0
aha da bu, okuyan okur. uğraştım amk. yorumunuzu merak ettim gececi çükler.
beyaz fil'i ben sevmedim, beyaz fil'i kimse sevmedi.
büyük şehirlerin avantajlarını saymakla işe başlarsam, küçük şehrin dezavantajlarını sıralamış olurum. o yüzden küçük şehrin dezavantajlarından başlayıyorum. küçük şehrin dezavantajları şunlardır: küçük şehrin insanı büyüyemez.
cuma namazından çıktıktan sonra her seferinde aynı şeyi düşünüyorum. "allah yardımlarınızı kabul etsin" den sonra sesli bir şekilde "amin" diyen insanlar da benim gibi her seferinde pişman olup hiç bir dua'ya amin demezken; sadece dünyevi olan tek duaya mı amin diyor? onların ki de kibirden mi? bu sorunun cevabını hiç kimse bilmiyor. sanırım bu düşüncelerle yola çıktığım için günün geri kalanı simsiyahtı. her ne kadar hayatımın en tahlihsiz gününü yaşasam da aklımda kalan şeylerin neredeyse tamamı talihsiz günler olur benim. o yüzden o güne hayatımın en değerli günlerinden biri diyebilirim. silik bir geçmiş, siyah bir geleceğin habercisidir. siyah bir geçmişinse geleceği olmaz. siyah bir geçmişi olan her insan geçmişinde yaşar. bu günü yaşayamaz, aidiyet ona çok uzak olur. her anını günlerce geriden yaşar. kopuk..

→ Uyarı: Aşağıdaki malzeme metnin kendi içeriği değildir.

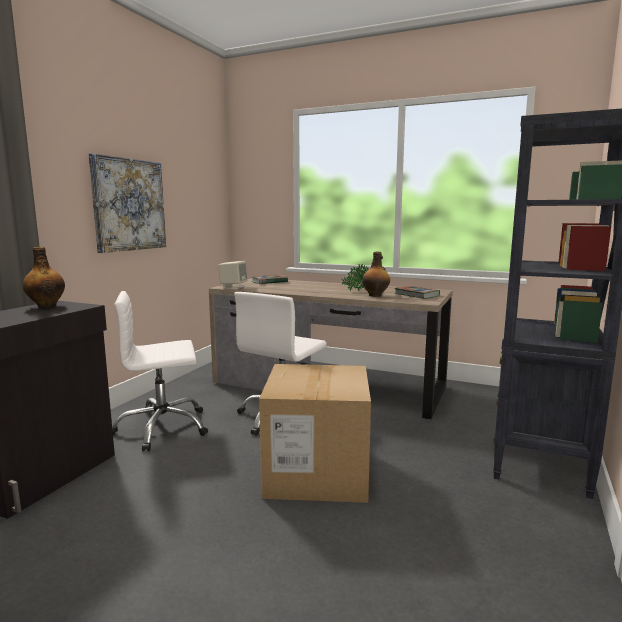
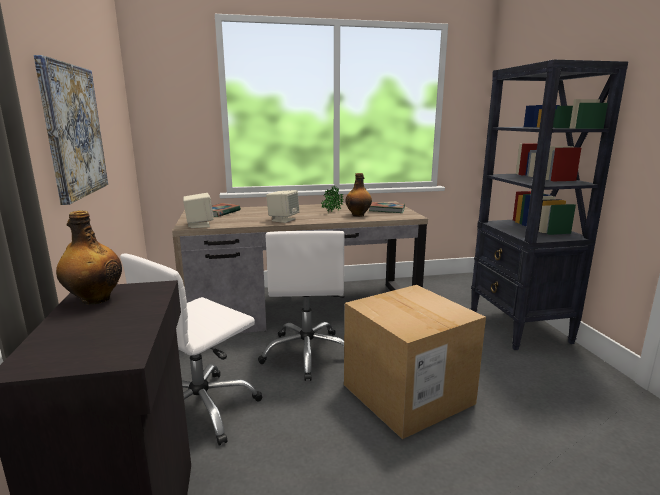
camera: 35 degrees left, 5 degrees up
none -> beige speaker [266,190,300,223]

onunla tanışma hikayemizi anlatacak değilim. sizin dinlemek istediğiniz çekilen acılar, ayrılık dönemindeki yaşanan diyaloglar zaten. hem merhabaların farklı kombinasyonlarını kim neden dinlemek istesin ki? şuradan gireyim: kendisi hakkında fikri olmayan insanlar, kendileri dışındaki her şeyi etraflıca düşünebilirler. sanırım onun da en sevdiğim yanı bu oldu zamanla. kendisinden kopuktu, bir kere bunu soracak olduğumda konuyu değiştirip reenkarnasyonun mantıklı kısımlarını izah etmişti bana. o, bundan korkacak biri değil ama reenkarnasyon konusunda başarılıydı. hala küçük şehir insanı olmasına yoruyorum kendisinden kaçmasını.

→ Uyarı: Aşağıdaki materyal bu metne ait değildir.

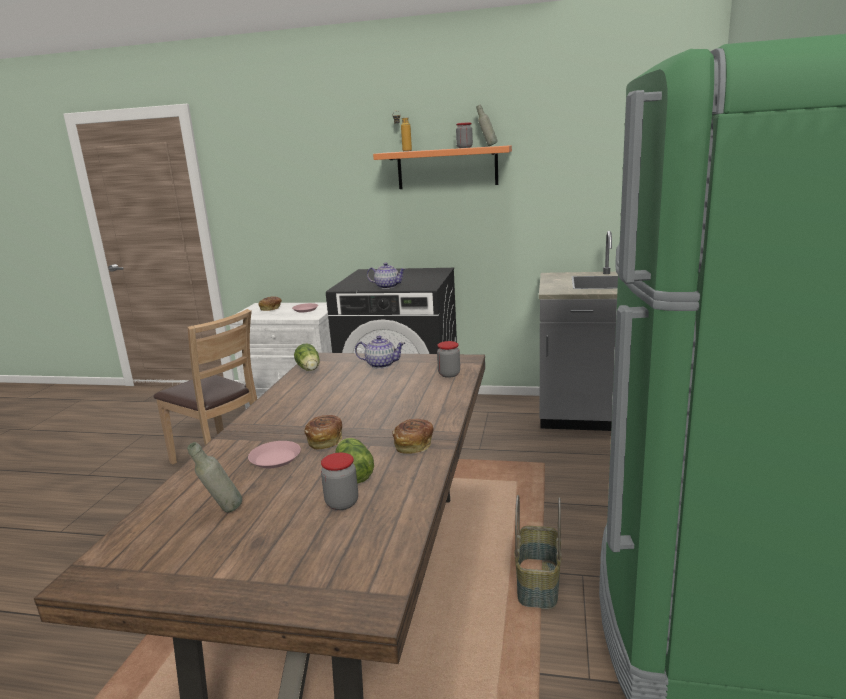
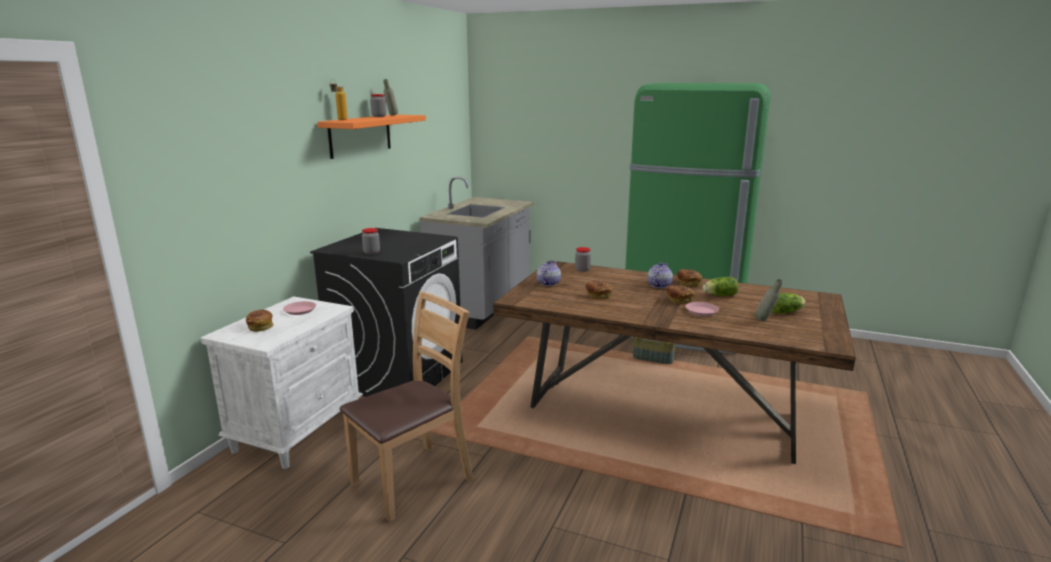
camera: 80 degrees left, 0 degrees up
lettuce [294,343,320,371] -> lettuce moved to [771,293,806,314]
jar [321,453,358,510] -> jar moved to [362,228,380,255]
teapot [367,263,405,289] -> teapot moved to [647,263,673,288]
none -> bread [585,281,613,299]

bu söylediklerim benim en büyük yalanlarımdan biri olabilir. hiç bir zaman kişilik analizlerine göre arkadaşlık eden, felsefe denen melankolik uğraşlara kafa yoran bi insan olmadım. kız arkadaşlarımı seçerken dahi karakter kelimesini aklımın ucundan bile geçirmedim ben. bir kadının bir erkeği etkileme sürecinde sahip olması gereken son şey oturmuş bir kişiliktir. bunu bilmek ve düşünmek kendime yaptığım en büyük iyilik oldu . hem ne demişti şah ve sultan'da ? sevgi beğenmenin devamı değil miydi? eğer göz beğendiyse gönül sevmez miydi?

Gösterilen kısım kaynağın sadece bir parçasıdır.